Mehedi also took the key wicket of Joe Root, the only right-hander in the top six, who had looked in complete command until his purposeful 40 from 49 balls ended with an edge caught at slip via the thigh of wicketkeeper Mushfiqur Rahim.
England pair cash in after reprieves
Moeen’s important innings might have ended when he had scored just one, but Bangladesh chose not to review an lbw appeal that replays showed would have dismissed him.
He was given out three times – twice in the first over after lunch – only to be reprieved on referral, while Bangladesh twice thought they had got him, before replays proved otherwise.
Having taken 114 balls to score 29, Moeen began to find a more familiar fluency, skipping down the wicket to loft Mehedi over long-on for six, and only needed another 13 deliveries to reach his fifty.
But Mehedi finally dismissed him with another classic delivery, some sharp spin taking the edge through to Mushfiqur.
Bairstow passed 2,000 Test runs and 1,000 for the calendar year with his fifth half-century in his last six Test innings, before falling to a quicker one from Mehedi with the second new ball.
‘The hardest 68 of my life’
England batsman Moeen Al told BBC Sport: “We didn’t think it was going to spin so much but we’ll settle for that, though losing Jonny at the end was a big blow for us.
“It’s tough to say what is a good score in the first innings until we have bowled on it.
“At one point we thought 250 could be quite a good score but we want to be greedy now and try and get a few more.
“It felt like the hardest 68 I’ve ever scored in my life but the reviews going my way was nice.
“Rooty was the one who called the lbw. If it wasn’t for him I probably would have walked on the first one, but the others I didn’t feel were out.
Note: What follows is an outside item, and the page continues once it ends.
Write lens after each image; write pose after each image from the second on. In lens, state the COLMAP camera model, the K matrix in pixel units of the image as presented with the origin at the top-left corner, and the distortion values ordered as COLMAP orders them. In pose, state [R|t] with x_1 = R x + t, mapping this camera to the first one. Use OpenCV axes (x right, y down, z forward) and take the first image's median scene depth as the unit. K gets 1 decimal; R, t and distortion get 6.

“Opening with spin is obviously an option for us. We’ve got some very good seamers as well but I’m sure the spinners are going to play a big role.”
Analysis – ‘a fascinating first day’s cricket’
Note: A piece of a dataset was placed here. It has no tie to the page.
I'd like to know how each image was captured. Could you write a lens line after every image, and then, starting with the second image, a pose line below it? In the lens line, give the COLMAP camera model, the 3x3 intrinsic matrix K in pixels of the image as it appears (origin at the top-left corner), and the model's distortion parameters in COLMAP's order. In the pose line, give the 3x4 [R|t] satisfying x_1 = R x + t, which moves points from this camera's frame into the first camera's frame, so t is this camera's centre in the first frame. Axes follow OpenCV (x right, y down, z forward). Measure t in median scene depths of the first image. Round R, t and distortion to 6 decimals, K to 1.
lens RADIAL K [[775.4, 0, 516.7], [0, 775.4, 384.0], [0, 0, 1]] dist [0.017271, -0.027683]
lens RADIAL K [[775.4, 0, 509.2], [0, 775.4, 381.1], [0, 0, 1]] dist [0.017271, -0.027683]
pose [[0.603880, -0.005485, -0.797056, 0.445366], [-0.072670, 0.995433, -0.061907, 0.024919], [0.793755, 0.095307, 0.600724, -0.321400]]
BBC cricket correspondent Jonathan Agnew: “It’s been a fascinating first day’s cricket. It’s always better when the ball is doing a bit, making the batsmen work.
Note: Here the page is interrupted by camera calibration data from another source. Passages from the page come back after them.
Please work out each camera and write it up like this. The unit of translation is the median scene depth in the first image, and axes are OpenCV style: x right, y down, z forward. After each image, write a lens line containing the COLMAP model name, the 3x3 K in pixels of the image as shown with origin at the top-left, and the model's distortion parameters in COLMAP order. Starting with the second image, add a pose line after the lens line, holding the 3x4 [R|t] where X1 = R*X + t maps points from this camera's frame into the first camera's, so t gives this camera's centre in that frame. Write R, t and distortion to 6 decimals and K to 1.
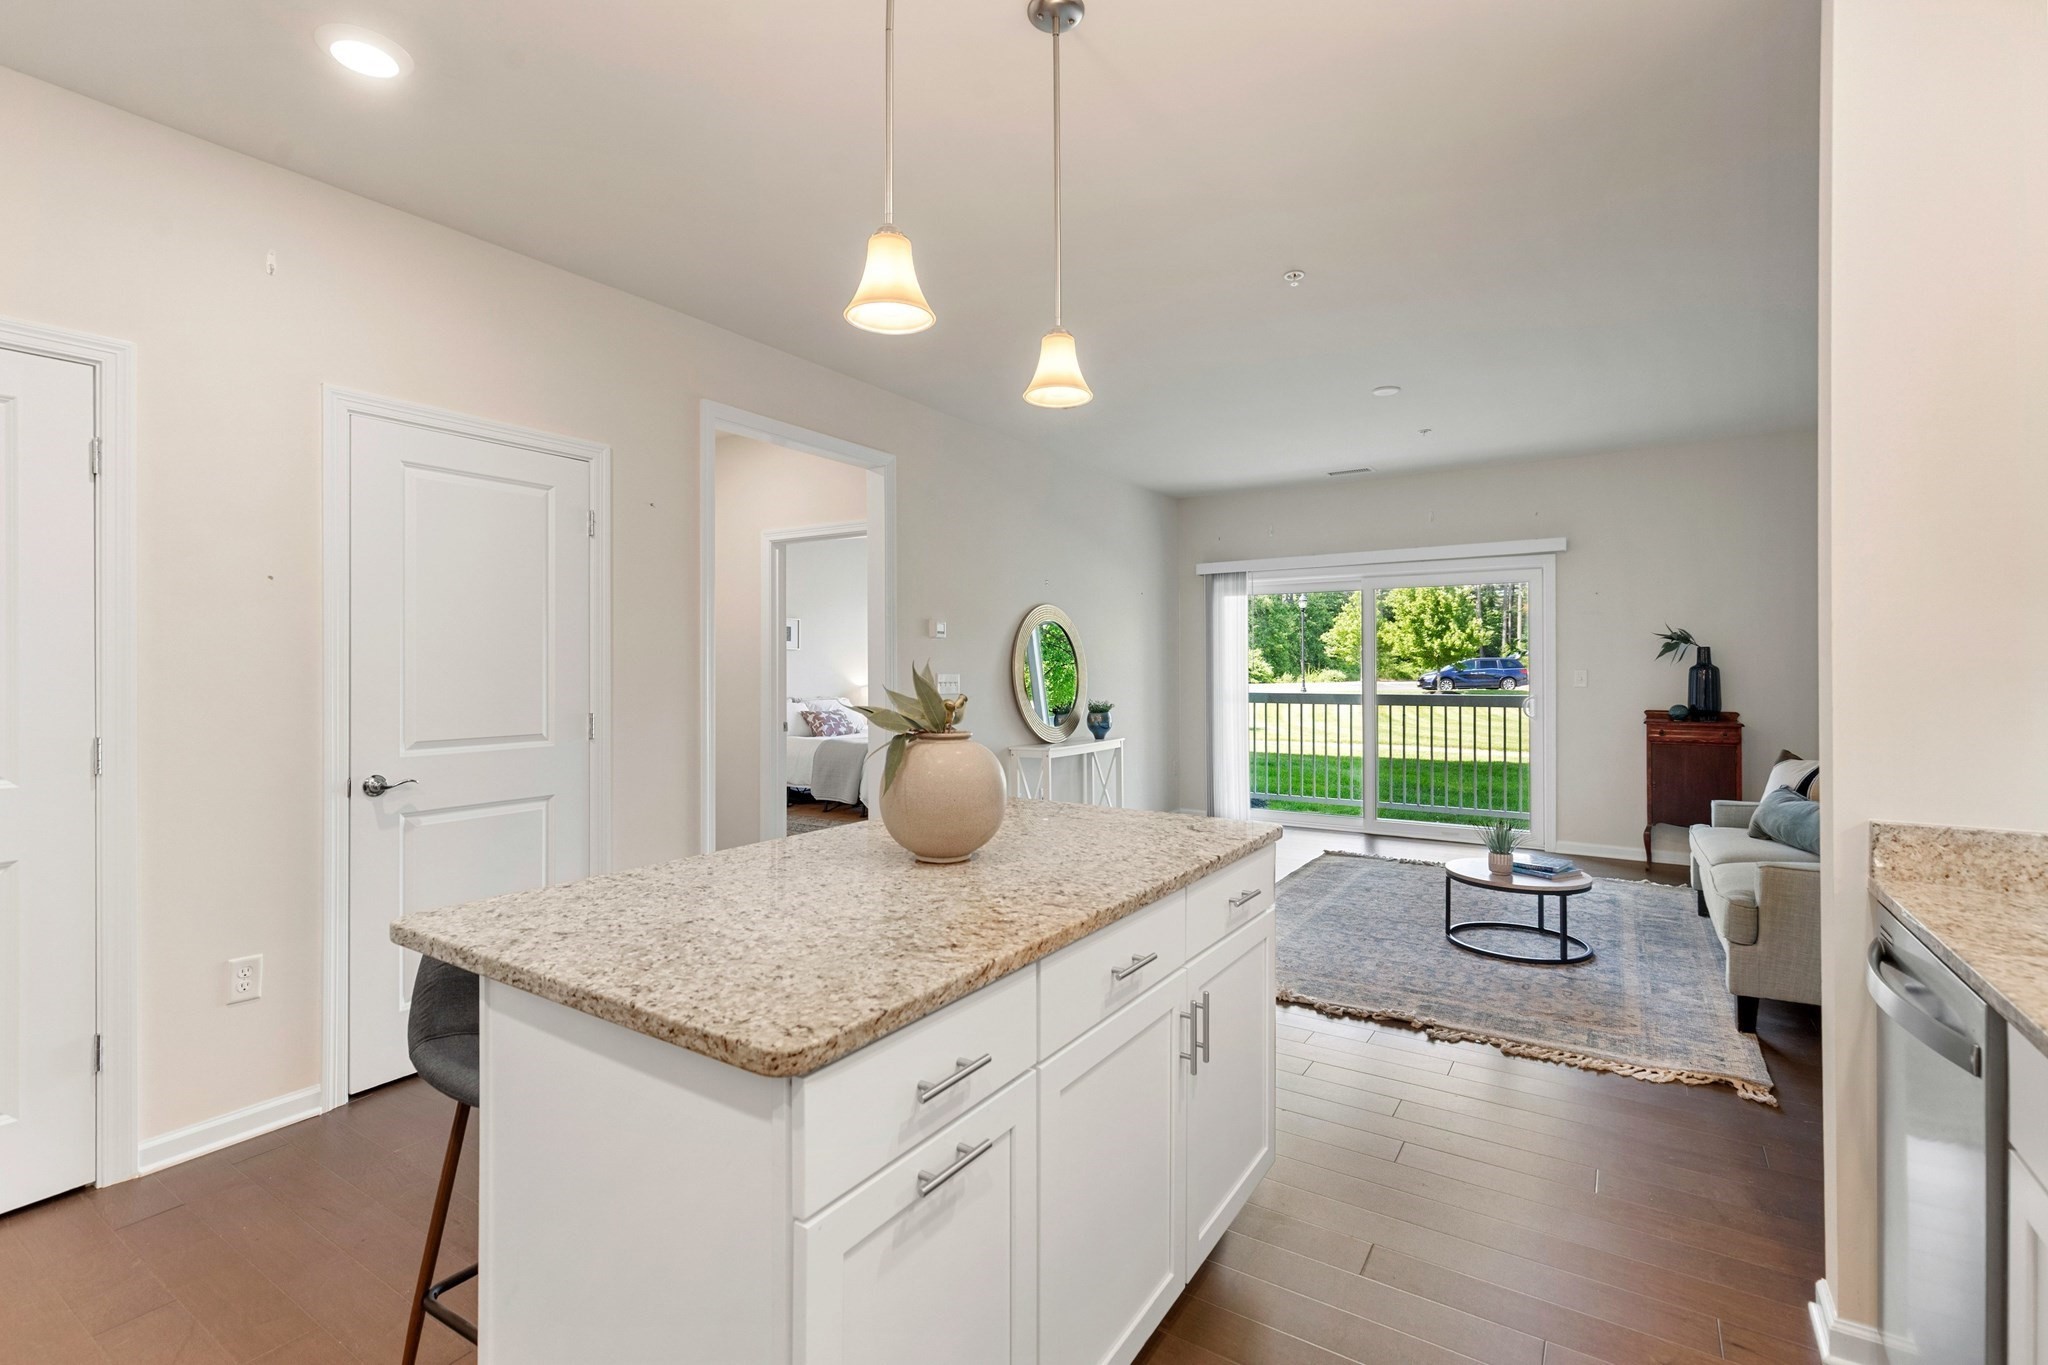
lens RADIAL K [[923.9, 0, 1024.1], [0, 923.9, 657.7], [0, 0, 1]] dist [0.000991, -0.000339]
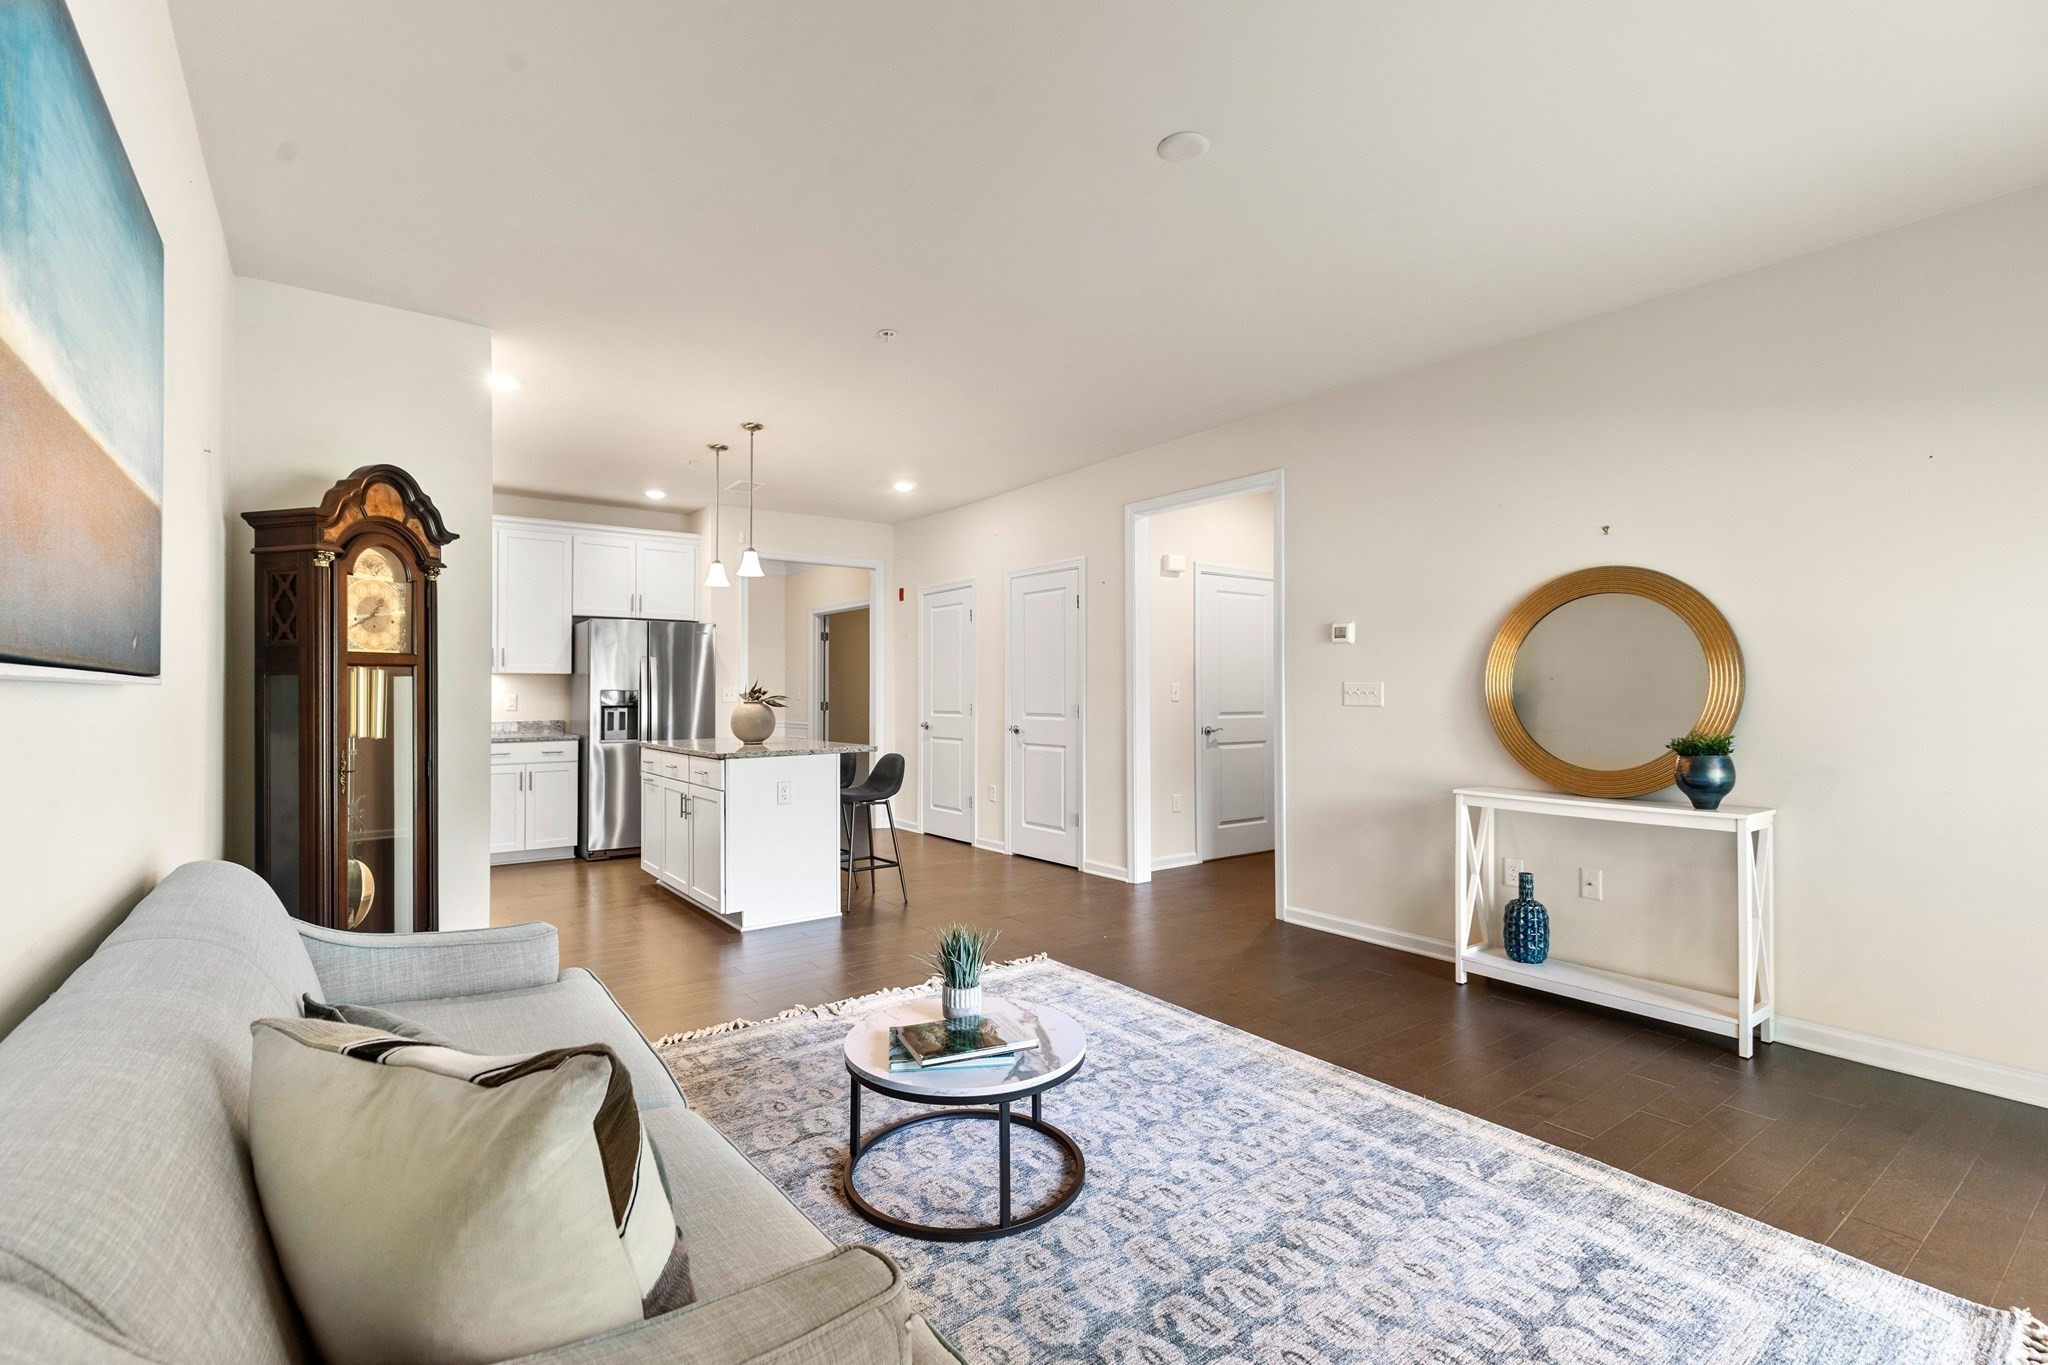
lens RADIAL K [[922.5, 0, 1018.8], [0, 922.5, 665.5], [0, 0, 1]] dist [0.003511, -0.000270]
pose [[-0.347504, -0.026533, -0.937303, 1.000983], [0.010991, 0.999416, -0.032366, 0.030716], [0.937614, -0.021549, -0.347010, 1.181685]]
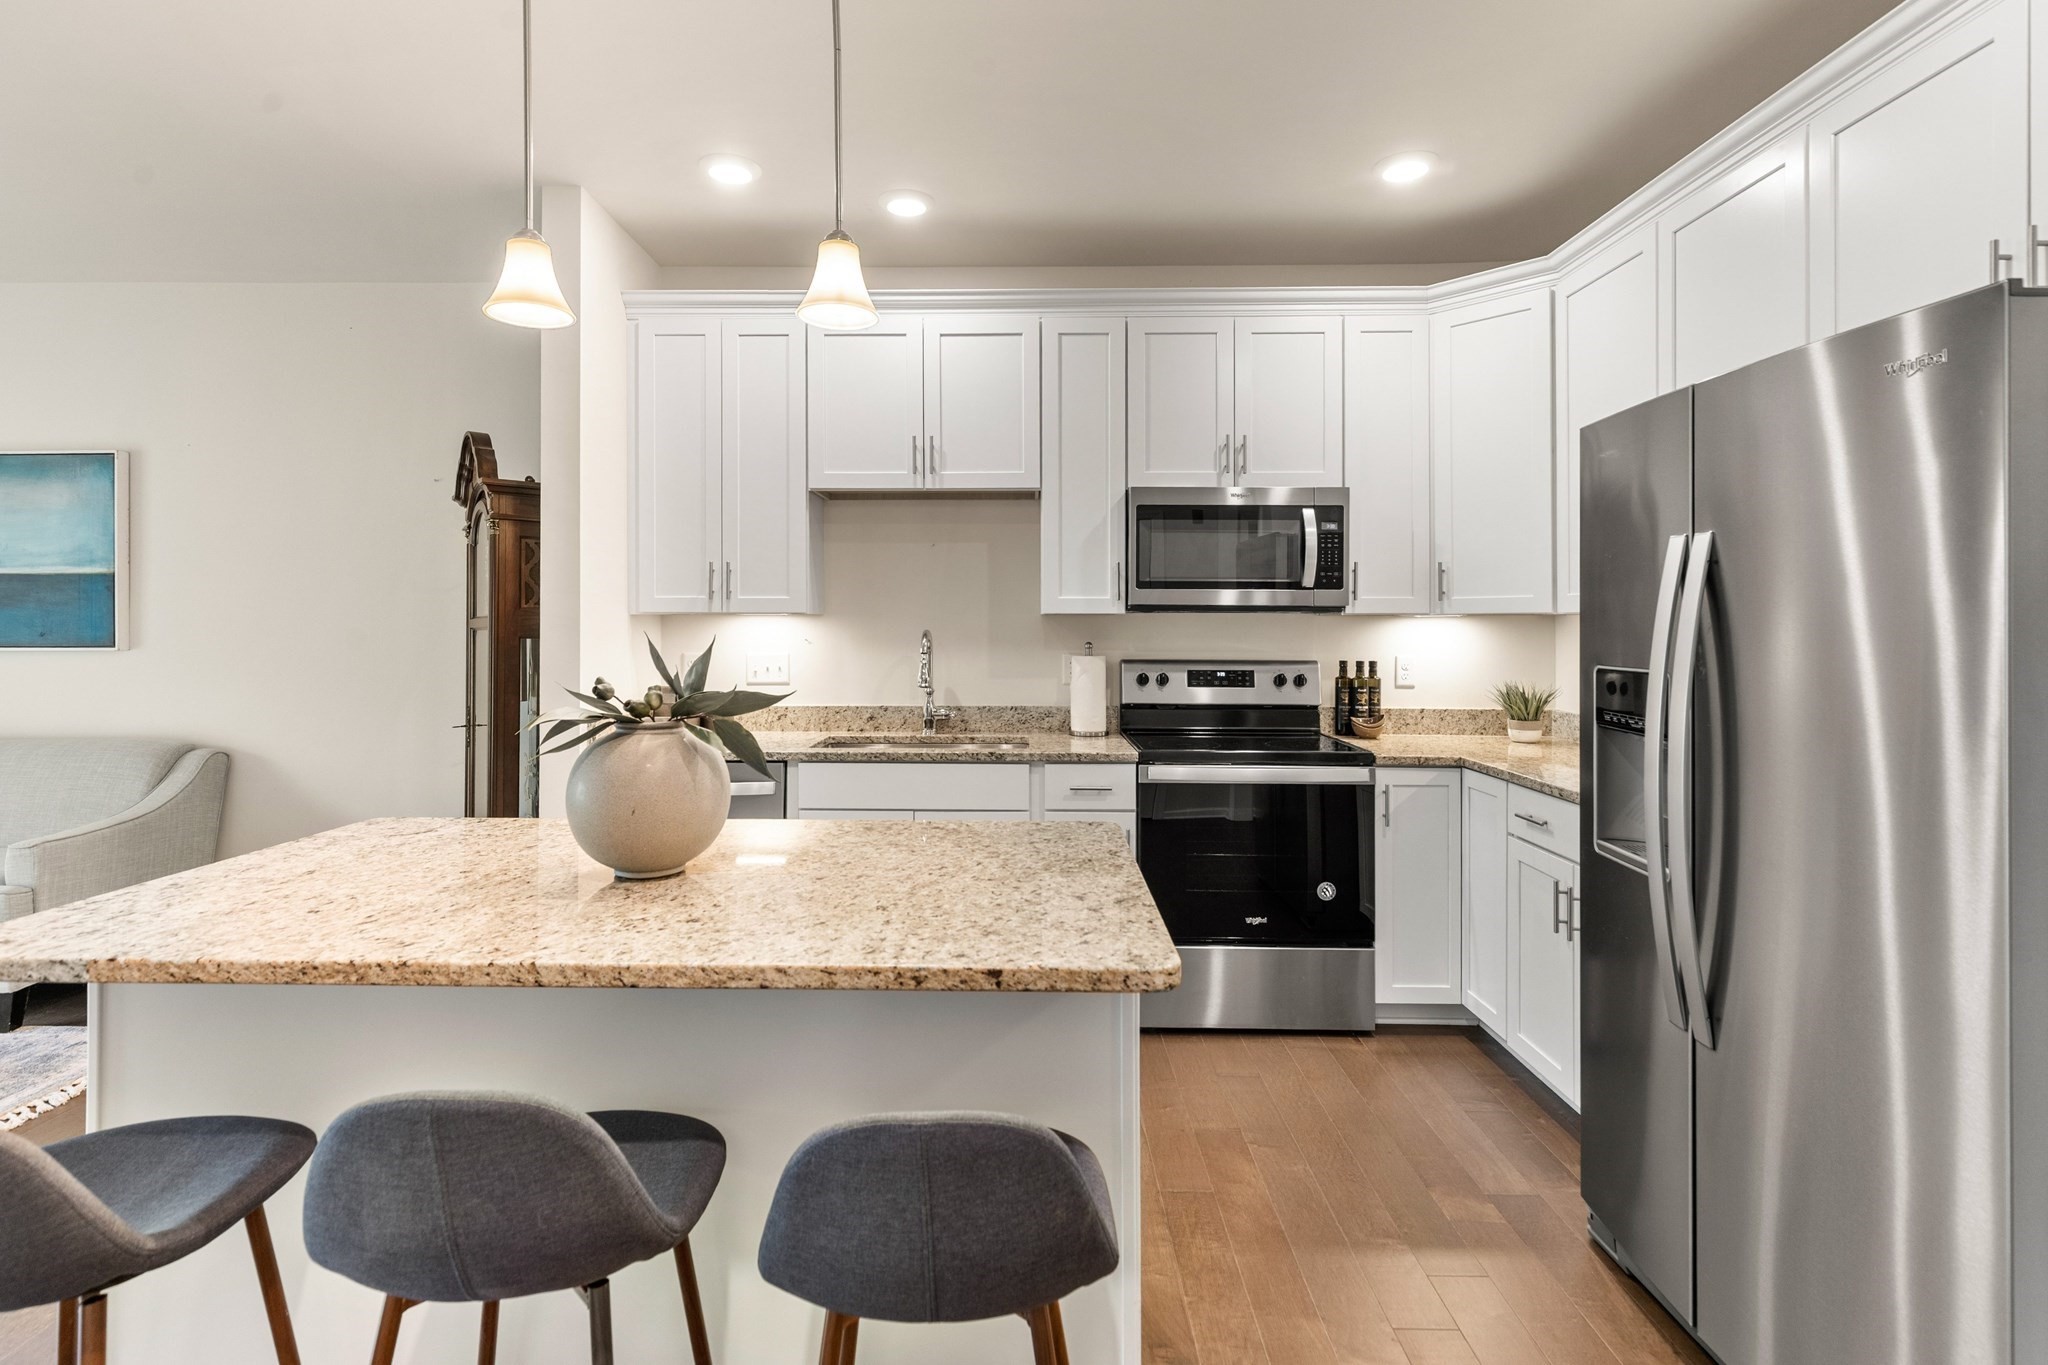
lens RADIAL K [[934.2, 0, 1024.5], [0, 934.2, 628.7], [0, 0, 1]] dist [0.004282, -0.000585]
pose [[-0.538089, -0.006157, 0.842866, -0.414641], [-0.006200, 0.999975, 0.003347, -0.005589], [-0.842865, -0.003425, -0.538114, 0.475750]]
“When there’s an element of not knowing what a good score is, it’s much more interesting.”
Former England women’s batter Ebony Rainford-Brent: “This is a spin contest. Who will make the most of the conditions? If England can reach 300, it becomes a different game. That feels like a really good score.
“However, I wonder how England will use their spinners. I’m concerned that previous subcontinent teams have attacked Moeen and Adil Rashid. England need to have a clear plan. That’s why I think Batty is a good selection. He’ll be very solid.
“I thought Duckett would have come out and blazed it. I thought Cook may have calmed him down after a couple of the early runs.
“It’s a difficult one. If he wants to go out and play positively on these wickets he’s going to struggle.
“Duckett will feel incredibly frustrated with how it went. You look at Haseeb Hameed and wonder if it was the right decision.”
Stat of the day
Mehedi is only the third spinner to take five wickets on his first day of Test cricket and all three have been against England, the others being Alf Valentine for West Indies in 1950 and South Africa’s Albert Rose-Innes in 1889.
Social media views
Richard in Norwich: Hasseb: to those who feel he should have opened as Duckett fails. That ball would have got ANY left hander in the team out and probably in the world. Ballance: despite a very good Test average he just has not got enough runs in any form of cricket in the last year to justify place. I would bat Bairstow at four and play Buttler who, unlike the rest, is already acclimatised and can destroy spinners. If you just hang around on these type of wickets you bat the bowlers into a rhythm and will eventually get a Duckett ball with no runs on the board.
Adam Gilbert: Moeen’s 68 feels like a double century here.